Por Cássio Moreira
Em artigo anterior (http://sul21.com.br/jornal/2012/10/psb-e-a-continuacao-de-um-projeto-de-nacao-o-trabalhismo/), mencionei o fato de o PT ser o maior partido trabalhista do país na
atualidade e a possibilidade do PSB continuar esse projeto reeditando a chamada
Frente Brasil Popular [trabalhista] (em parceria com PDT e PCdoB, entre
outros). Contudo, essa afirmação deve ser esclarecida. O PT não nasceu
trabalhista, entretanto, seu governo atual é trabalhista, principalmente a
partir da ascensão da presidenta Dilma Rousseff no núcleo do poder. Embora
quase todas as reformas de base ainda se encontram na pauta do dia, várias
ações executadas pelo governo, como o programa “Minha casa minha vida” (outro aproche
para a Reforma Urbana), a expansão da Rede Federal e do PRONATEC (Programa
Nacional de acesso ao Ensino Técnico e Emprego), o PAC, a própria redução da
taxa de juro, entre outros, vão ao encontro dos postulados trabalhistas.

◇ ◇ ◇ ◇

### [EXERCÍCIO CURTO 1]
Traduza para o inglês a seguinte frase do trecho do documento: "O PT não nasceu trabalhista, entretanto, seu governo atual é trabalhista, principalmente a partir da ascensão da presidenta Dilma Rousseff no núcleo do poder."
### [EXERCÍCIO CURTO 2]
Segundo o trecho do documento, com quais partidos o PSB reeditaria a Frente Brasil Popular?
### [EXERCÍCIO CURTO 3]
Resuma o trecho do documento em duas frases.

### [DADOS FORNECIDOS]
◇ ◇ ◇ ◇

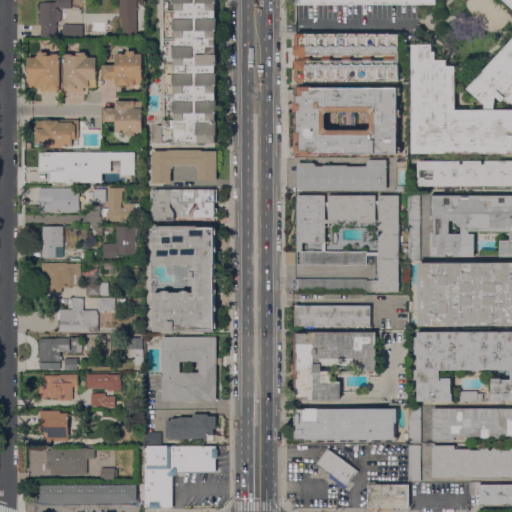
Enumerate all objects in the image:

◇ ◇ ◇ ◇

### [RESPOSTA ESCRITA 1]
The PT was not born a labor party; however, its current government is laborist, mainly since President Dilma Rousseff's rise to the core of power.

### [RESPOSTA ESCRITA 2]
Com o PDT e o PCdoB, entre outros.

### [RESPOSTA ESCRITA 3]
O PT não nasceu trabalhista, mas seu governo atual é trabalhista, sobretudo desde a ascensão de Dilma Rousseff ao núcleo do poder. Embora quase todas as reformas de base sigam na pauta, ações como o programa "Minha casa minha vida", a expansão da Rede Federal e do PRONATEC, o PAC e a redução da taxa de juro vão ao encontro dos postulados trabalhistas.